Thanx Dday. No, i have accepted it which is why my anger is so fierce. And yes, it is what it is. I concentrate on me and what I can control. I am better at it every day, week and month. I am a better person than her on many levels. AmyC and some of the others have kept me sane, kept me focused and kept me sincere.

Postings from you are helpful because no one wants to feel alone in their sitch. Sad thing is, not many guys posting here in this sitch have a happy ending, at least none I've read. Although, the ones who came out on top, probably stopped posting due to the positive changes, too bad they wouldn't come back and drop a lin or give updates or support.

Anyway, I have vented, my anger is back in check and under control.
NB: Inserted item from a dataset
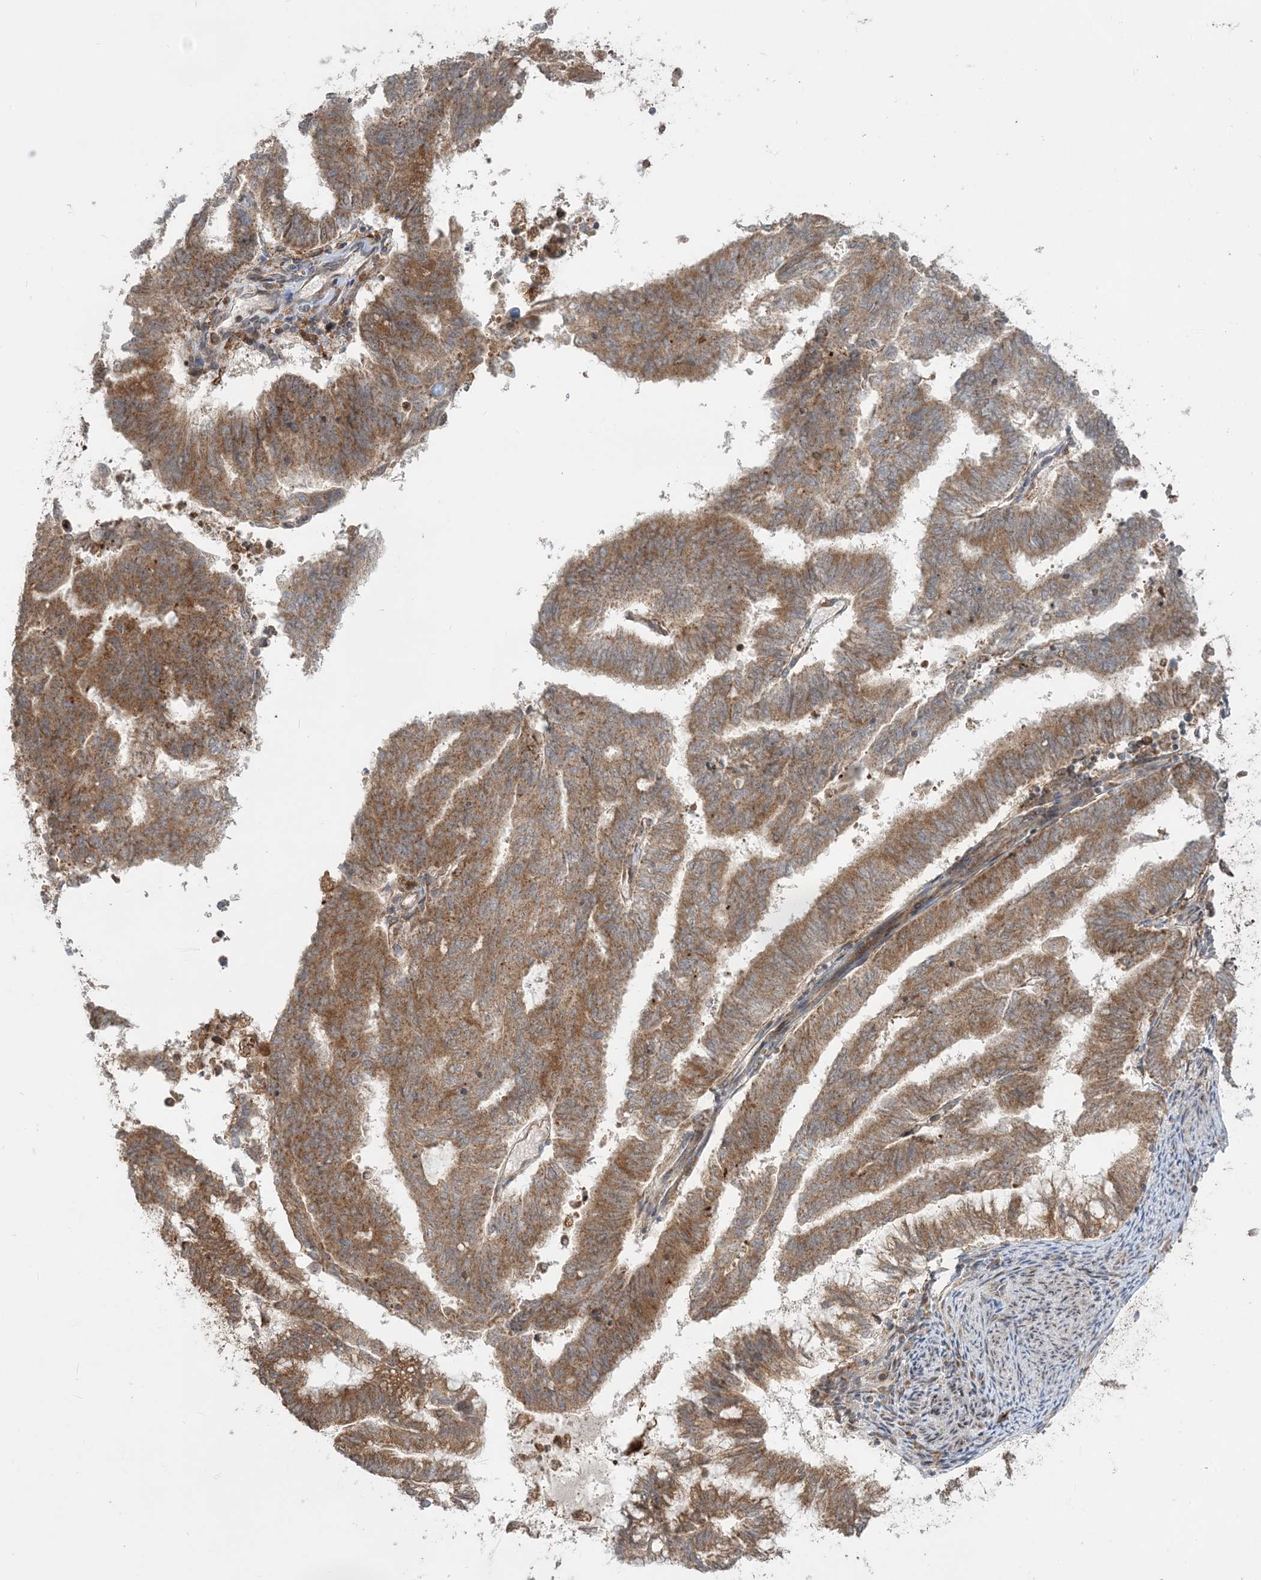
{"staining": {"intensity": "strong", "quantity": ">75%", "location": "cytoplasmic/membranous"}, "tissue": "endometrial cancer", "cell_type": "Tumor cells", "image_type": "cancer", "snomed": [{"axis": "morphology", "description": "Adenocarcinoma, NOS"}, {"axis": "topography", "description": "Endometrium"}], "caption": "A high amount of strong cytoplasmic/membranous staining is present in approximately >75% of tumor cells in endometrial adenocarcinoma tissue. (brown staining indicates protein expression, while blue staining denotes nuclei).", "gene": "LRPPRC", "patient": {"sex": "female", "age": 79}}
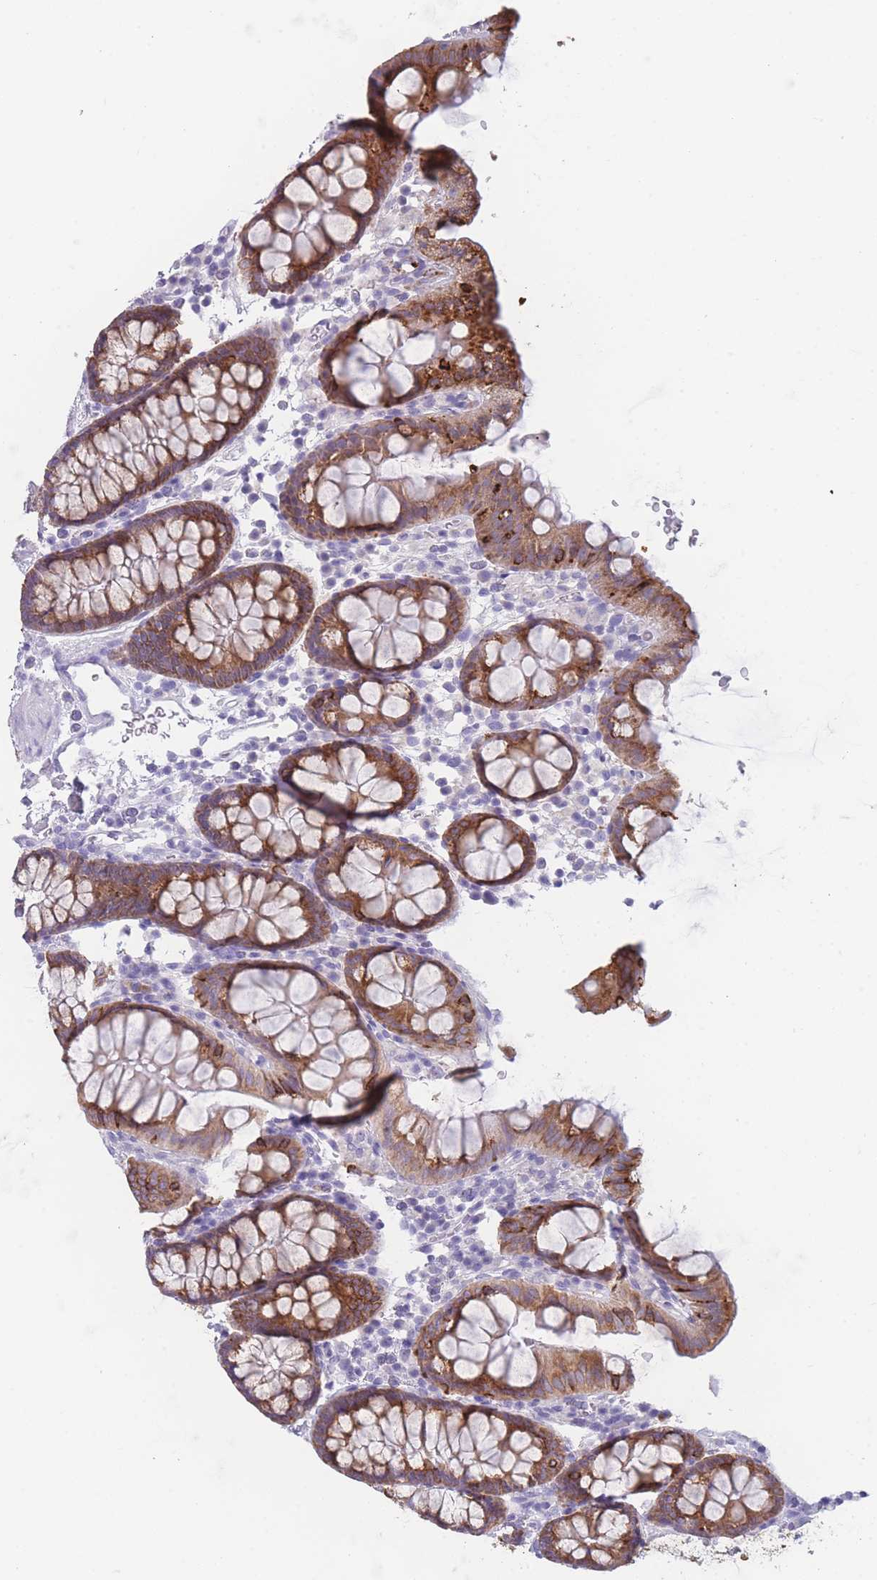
{"staining": {"intensity": "negative", "quantity": "none", "location": "none"}, "tissue": "colon", "cell_type": "Endothelial cells", "image_type": "normal", "snomed": [{"axis": "morphology", "description": "Normal tissue, NOS"}, {"axis": "topography", "description": "Colon"}], "caption": "Immunohistochemistry micrograph of unremarkable colon: human colon stained with DAB shows no significant protein expression in endothelial cells.", "gene": "ZNF627", "patient": {"sex": "male", "age": 75}}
I am a very good person. the fact that he is still upright, she isn't kicked to the curb and under serious scrutiny by everything that breathes is a tribute to my control and compassion. Make no mistake, I have no compassion for him. This is not his first time doing this crap to his wife and with another married woman. He will get his, I will not be part of his damnation, but it will be just, make no mistake of that.

"I can't deny what I believe, I can't be what I'm not. I know this love's forever, no matter what." Truer words for me have never been spoken. Someone will find in me the love that they need and desire, and I in them. Whther it is W or not, eventually I will be complete. I am the gold ring on this ride. I know that.